At-a-glance replacement 2021 exams plans:
- Teachers provide replacement grades for A-levels and GCSEs
- Evidence could include coursework, essays, tests and homework
- External tests set by exam boards, but likely to be marked in school
- Results early July
- Vocational exams will use teachers’ grades, but separate arrangements for practical skills
- Two-week consultation before any final decision
These would inform teachers’ decisions rather than be a fixed proportion of the final grade – and could be used as evidence for any scrutiny of the reliability of a school’s results or if there were appeals over grades.
There is also a recognition they might have to be taken by some pupils at home.
But it has still to be decided whether it would be mandatory to take these exams, and whether there would be a single paper per subject or the option to take more.
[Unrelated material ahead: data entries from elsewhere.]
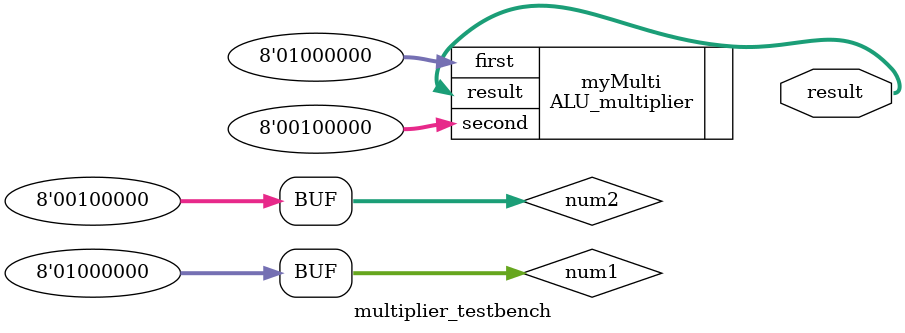
<source format=sv>
`timescale 1 ns/1 ns

module multiplier_testbench(result);
	reg [7:0] num1;
	reg [7:0] num2;
	output [15:0] result;
	
	ALU_multiplier myMulti(.first(num1), .second(num2), .result(result));
	
	initial begin
		num1 = 8'b10000000;
		num2 = 8'b00000001;
		// should be 0000 0000 1000 0000
		#50;
		num1 = 8'b01000000;
		num2 = 8'b10000000;
		// should be 0010 0000 0000 0000
		#50;
		num1 = 8'b10000000;
		num2 = 8'b10000000;
		// should be 0100 0000 0000 0000
		#50;
		num1 = 8'b01000000;
		num2 = 8'b00100000;
		// should be 0000 1000 0000 0000
		#50;
	end

endmodule 
</source>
The Department for Education has said pupils will not face tests in subject areas they have not covered.
Geoff Barton, leader of the ASCL head teachers’ union, said the proposals seemed “sensible”.
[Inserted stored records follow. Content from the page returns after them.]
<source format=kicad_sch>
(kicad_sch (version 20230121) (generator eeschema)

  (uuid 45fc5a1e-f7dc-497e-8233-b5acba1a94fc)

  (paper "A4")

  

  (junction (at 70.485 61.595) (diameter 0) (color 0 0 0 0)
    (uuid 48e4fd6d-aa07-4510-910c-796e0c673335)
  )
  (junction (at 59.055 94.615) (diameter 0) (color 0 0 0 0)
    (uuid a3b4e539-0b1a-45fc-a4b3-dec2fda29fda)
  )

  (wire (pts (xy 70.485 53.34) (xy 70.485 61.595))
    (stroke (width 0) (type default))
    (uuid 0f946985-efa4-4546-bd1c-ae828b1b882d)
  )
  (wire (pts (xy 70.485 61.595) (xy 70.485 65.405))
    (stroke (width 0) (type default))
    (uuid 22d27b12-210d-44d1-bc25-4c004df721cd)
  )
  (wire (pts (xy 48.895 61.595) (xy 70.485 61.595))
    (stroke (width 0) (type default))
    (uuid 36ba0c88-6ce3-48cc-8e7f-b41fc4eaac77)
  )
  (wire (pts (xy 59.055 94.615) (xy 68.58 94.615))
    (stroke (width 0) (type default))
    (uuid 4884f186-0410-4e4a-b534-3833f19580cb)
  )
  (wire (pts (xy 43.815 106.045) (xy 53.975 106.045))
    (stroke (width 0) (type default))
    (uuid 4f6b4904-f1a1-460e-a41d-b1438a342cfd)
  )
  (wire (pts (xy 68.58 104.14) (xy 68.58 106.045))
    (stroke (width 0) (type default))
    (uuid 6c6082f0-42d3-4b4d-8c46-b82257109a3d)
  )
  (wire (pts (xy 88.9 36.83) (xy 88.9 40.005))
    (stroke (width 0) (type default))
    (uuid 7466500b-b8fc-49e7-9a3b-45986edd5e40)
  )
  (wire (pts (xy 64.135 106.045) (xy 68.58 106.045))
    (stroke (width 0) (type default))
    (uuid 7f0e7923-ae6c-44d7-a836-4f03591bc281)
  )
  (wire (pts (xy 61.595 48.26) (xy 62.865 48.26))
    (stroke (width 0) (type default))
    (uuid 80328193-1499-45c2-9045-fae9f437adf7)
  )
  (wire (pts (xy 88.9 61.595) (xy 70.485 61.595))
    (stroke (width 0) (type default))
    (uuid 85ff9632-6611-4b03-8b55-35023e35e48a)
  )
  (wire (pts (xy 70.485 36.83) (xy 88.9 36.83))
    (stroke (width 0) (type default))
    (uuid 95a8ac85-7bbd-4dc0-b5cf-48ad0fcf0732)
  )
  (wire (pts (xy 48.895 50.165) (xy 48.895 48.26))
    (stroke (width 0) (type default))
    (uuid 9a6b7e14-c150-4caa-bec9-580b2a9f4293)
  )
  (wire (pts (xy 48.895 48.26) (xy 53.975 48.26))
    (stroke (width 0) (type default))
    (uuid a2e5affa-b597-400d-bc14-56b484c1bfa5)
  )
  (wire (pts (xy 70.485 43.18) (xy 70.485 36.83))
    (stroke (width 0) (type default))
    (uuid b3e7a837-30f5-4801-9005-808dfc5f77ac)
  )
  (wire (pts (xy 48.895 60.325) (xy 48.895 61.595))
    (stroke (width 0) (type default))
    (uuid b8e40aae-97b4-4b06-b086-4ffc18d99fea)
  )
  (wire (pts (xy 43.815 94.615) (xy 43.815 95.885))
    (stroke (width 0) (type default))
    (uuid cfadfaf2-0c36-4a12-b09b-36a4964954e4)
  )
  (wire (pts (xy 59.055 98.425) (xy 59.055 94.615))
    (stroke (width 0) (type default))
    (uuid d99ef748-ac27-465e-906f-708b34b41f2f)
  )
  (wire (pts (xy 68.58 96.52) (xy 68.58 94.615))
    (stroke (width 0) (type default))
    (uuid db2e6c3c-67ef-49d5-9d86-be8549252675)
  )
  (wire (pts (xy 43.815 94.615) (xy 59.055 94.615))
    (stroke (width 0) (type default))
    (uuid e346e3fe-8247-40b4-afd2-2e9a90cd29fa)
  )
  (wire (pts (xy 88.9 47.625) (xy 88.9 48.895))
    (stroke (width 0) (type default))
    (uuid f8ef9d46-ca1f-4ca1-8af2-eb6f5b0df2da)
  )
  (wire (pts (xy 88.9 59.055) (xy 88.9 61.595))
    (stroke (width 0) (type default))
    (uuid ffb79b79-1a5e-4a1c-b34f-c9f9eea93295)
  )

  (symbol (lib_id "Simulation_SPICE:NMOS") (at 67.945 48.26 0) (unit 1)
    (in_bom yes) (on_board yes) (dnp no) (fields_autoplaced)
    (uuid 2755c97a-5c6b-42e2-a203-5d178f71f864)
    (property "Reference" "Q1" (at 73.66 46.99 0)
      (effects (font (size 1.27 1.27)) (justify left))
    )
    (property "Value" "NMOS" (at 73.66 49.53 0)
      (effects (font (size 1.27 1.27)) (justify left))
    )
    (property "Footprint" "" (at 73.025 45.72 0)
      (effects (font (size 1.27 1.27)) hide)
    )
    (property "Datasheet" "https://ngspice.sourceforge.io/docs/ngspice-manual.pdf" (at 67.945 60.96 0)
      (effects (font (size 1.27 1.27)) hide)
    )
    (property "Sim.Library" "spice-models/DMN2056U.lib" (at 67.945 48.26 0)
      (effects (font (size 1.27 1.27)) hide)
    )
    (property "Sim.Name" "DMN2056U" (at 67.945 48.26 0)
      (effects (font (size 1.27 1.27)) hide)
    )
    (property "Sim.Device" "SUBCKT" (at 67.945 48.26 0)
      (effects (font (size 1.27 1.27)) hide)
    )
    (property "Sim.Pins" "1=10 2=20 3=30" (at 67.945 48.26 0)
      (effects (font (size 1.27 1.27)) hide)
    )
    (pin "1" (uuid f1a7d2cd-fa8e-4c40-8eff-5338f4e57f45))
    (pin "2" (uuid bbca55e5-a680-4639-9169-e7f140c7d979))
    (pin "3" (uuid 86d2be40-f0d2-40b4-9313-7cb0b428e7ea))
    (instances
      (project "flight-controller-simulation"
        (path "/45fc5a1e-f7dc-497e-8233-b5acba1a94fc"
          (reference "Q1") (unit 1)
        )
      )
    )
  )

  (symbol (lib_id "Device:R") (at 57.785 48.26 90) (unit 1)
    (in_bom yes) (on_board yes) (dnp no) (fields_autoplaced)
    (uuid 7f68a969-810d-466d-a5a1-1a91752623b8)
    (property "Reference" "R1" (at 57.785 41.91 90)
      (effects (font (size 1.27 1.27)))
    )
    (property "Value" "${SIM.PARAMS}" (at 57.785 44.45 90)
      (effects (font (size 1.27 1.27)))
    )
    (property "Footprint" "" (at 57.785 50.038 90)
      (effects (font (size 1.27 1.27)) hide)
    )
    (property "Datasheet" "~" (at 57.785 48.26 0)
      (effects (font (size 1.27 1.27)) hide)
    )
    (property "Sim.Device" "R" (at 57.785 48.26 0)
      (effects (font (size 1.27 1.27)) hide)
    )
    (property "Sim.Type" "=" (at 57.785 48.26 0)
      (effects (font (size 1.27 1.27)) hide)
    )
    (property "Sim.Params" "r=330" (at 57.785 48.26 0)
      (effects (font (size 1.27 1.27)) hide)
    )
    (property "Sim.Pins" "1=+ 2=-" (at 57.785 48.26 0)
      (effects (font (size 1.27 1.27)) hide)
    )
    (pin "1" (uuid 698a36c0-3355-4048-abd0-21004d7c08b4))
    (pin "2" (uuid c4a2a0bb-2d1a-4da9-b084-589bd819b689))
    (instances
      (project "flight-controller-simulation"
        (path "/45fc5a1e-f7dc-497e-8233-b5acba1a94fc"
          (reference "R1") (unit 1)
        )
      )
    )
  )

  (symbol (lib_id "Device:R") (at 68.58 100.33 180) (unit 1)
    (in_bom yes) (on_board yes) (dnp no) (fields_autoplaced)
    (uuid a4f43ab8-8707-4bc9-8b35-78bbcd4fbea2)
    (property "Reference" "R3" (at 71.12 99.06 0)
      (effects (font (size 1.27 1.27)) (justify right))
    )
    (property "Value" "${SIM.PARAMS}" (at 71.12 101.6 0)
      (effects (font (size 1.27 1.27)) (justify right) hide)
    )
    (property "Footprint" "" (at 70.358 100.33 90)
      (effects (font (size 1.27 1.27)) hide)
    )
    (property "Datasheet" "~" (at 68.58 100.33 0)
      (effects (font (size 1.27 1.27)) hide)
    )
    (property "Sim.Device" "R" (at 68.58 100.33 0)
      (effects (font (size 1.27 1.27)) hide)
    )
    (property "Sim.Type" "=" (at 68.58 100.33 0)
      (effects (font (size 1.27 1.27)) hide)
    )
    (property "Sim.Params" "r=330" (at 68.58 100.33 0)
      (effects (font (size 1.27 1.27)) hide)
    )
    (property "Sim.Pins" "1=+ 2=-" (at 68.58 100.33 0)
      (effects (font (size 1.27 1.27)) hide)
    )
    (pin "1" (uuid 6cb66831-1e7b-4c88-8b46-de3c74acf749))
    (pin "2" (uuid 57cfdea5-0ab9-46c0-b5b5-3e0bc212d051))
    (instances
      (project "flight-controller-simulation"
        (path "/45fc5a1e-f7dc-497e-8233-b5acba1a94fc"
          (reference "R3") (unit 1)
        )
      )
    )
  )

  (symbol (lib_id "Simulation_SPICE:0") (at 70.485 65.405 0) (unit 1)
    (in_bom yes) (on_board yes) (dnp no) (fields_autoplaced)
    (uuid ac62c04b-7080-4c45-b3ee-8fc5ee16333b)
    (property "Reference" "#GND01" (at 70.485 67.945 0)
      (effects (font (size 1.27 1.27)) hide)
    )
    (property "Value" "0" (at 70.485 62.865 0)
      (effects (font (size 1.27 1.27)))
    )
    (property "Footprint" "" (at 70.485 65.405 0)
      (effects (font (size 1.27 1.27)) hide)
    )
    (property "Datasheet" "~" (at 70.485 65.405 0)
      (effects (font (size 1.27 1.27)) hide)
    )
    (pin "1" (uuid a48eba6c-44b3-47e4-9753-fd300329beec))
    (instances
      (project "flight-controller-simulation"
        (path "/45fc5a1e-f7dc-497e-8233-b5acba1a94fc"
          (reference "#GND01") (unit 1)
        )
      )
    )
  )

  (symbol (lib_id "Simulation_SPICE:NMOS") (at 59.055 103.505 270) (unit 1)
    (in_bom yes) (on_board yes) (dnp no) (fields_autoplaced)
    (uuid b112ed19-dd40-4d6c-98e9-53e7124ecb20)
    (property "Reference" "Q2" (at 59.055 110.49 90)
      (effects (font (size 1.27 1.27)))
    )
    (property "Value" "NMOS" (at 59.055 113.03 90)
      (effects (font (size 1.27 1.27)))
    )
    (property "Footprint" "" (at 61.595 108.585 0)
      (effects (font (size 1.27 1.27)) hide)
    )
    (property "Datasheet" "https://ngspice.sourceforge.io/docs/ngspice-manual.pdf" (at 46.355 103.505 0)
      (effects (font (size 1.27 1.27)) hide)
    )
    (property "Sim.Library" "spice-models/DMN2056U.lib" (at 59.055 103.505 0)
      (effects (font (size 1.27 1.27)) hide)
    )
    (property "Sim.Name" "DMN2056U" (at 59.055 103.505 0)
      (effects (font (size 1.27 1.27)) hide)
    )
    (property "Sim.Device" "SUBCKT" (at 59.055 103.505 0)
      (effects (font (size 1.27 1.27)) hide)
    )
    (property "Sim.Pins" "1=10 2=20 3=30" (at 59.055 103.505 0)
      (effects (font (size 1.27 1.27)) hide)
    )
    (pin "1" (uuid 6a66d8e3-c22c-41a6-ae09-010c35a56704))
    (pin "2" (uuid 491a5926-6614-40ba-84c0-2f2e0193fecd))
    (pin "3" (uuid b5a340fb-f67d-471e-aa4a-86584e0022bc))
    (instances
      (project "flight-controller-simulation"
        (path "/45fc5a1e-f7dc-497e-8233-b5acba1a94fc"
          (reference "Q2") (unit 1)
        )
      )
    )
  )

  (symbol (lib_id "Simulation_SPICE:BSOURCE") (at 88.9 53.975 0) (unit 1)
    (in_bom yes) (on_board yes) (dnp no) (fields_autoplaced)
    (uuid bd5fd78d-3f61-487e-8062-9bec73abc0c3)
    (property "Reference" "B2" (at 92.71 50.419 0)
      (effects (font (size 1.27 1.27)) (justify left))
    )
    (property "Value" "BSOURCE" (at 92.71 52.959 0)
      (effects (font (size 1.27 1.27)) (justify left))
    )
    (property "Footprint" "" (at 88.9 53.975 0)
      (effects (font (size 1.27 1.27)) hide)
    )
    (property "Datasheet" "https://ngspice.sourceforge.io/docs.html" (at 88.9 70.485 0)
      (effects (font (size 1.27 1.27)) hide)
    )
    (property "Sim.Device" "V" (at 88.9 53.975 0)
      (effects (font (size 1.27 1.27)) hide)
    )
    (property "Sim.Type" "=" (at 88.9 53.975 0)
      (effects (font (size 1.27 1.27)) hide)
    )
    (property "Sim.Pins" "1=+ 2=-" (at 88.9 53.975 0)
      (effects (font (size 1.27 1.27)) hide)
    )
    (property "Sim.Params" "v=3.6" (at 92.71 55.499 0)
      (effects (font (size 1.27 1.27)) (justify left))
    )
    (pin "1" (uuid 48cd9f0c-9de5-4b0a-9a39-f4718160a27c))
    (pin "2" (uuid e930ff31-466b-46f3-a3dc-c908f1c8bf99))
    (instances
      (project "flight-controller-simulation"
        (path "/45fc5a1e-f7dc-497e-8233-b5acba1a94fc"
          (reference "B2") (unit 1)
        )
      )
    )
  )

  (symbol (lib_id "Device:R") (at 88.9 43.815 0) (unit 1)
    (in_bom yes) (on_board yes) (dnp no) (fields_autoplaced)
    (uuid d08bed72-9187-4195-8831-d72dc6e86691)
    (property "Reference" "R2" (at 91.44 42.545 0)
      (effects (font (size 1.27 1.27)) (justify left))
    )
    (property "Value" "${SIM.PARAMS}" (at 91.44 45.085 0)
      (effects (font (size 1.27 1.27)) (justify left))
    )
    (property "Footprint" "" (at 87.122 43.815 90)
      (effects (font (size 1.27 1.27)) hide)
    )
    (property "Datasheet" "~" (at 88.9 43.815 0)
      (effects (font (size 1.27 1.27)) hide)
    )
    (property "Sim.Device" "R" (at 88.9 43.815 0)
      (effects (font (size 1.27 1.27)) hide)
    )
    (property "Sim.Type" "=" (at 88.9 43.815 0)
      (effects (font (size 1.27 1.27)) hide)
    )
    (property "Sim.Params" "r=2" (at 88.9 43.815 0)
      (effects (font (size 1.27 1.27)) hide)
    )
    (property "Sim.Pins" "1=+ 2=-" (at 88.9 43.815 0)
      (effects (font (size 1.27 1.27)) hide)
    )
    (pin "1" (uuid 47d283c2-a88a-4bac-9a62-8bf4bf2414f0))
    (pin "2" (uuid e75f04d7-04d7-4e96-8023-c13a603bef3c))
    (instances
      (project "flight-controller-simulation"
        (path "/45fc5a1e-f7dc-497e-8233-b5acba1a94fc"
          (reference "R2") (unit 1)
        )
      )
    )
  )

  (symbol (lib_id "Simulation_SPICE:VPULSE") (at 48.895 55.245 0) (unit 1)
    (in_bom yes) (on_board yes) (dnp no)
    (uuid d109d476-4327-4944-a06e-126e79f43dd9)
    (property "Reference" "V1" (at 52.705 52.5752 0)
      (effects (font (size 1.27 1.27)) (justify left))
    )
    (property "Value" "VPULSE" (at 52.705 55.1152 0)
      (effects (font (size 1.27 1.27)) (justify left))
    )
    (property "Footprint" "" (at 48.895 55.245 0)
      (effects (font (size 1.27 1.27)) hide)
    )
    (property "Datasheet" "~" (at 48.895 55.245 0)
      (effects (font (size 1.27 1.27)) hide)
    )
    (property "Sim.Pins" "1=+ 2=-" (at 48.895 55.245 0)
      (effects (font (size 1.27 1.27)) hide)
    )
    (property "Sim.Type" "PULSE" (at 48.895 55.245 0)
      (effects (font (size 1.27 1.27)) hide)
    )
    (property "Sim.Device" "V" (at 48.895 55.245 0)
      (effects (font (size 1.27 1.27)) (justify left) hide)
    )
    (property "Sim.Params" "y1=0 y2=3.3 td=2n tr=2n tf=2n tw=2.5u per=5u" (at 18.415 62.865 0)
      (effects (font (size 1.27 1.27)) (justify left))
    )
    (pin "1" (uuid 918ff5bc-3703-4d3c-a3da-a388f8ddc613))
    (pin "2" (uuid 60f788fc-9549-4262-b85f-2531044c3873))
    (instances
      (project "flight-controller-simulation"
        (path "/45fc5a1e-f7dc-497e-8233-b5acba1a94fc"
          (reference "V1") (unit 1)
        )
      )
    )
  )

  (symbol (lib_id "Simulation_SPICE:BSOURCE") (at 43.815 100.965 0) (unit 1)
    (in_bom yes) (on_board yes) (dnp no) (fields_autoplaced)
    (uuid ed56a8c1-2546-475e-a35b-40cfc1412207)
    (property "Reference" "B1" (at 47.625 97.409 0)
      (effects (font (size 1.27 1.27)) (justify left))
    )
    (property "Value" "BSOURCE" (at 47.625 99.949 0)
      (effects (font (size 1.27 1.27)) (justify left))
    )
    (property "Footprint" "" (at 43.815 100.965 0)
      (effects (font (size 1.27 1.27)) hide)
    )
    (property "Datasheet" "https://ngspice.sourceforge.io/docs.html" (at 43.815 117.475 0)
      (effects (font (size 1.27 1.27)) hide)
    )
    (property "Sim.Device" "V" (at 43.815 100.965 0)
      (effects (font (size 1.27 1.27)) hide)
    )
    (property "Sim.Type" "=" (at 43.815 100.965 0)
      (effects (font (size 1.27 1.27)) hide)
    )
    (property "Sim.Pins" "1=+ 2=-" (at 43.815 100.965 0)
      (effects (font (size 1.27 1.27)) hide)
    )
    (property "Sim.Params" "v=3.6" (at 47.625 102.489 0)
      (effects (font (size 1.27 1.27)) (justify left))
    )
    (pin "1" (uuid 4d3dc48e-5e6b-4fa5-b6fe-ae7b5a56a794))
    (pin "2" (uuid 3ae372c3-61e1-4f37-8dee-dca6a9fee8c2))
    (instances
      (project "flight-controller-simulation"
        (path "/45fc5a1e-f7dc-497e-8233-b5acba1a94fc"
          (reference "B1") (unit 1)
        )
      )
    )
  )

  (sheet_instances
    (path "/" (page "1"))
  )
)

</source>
But he said the written tests would have to be “exceptionally well designed” to make them fair between students “whose learning has been disrupted by the pandemic to greatly varying extents”.
“There are still many questions left unanswered,” said the National Education Union’s co-leader Kevin Courtney, about how tests could be flexible enough and how appeals will be decided.
There will be a process of training teachers in how the grading system will operate and be consistent between different schools.
For vocational qualifications, the proposals say those closer to written A-level and GCSE exams will be graded in a similar way to the academic exams, using teacher assessment to replace written papers.
There will be different approaches for qualifications requiring proof of practical skills, but there will be arrangements to make this possible.
Some BTec exams have already gone ahead this month and IGCSE exams are still planned to continue this summer.
A-levels and GCSEs have been cancelled in Wales and Northern Ireland, and in Scotland the Nationals, Highers and Advanced Highers have also been scrapped.
England’s Education Secretary, Mr Williamson, said: “Fairness to young people has been and will continue to be fundamental to every decision we take on these issues.”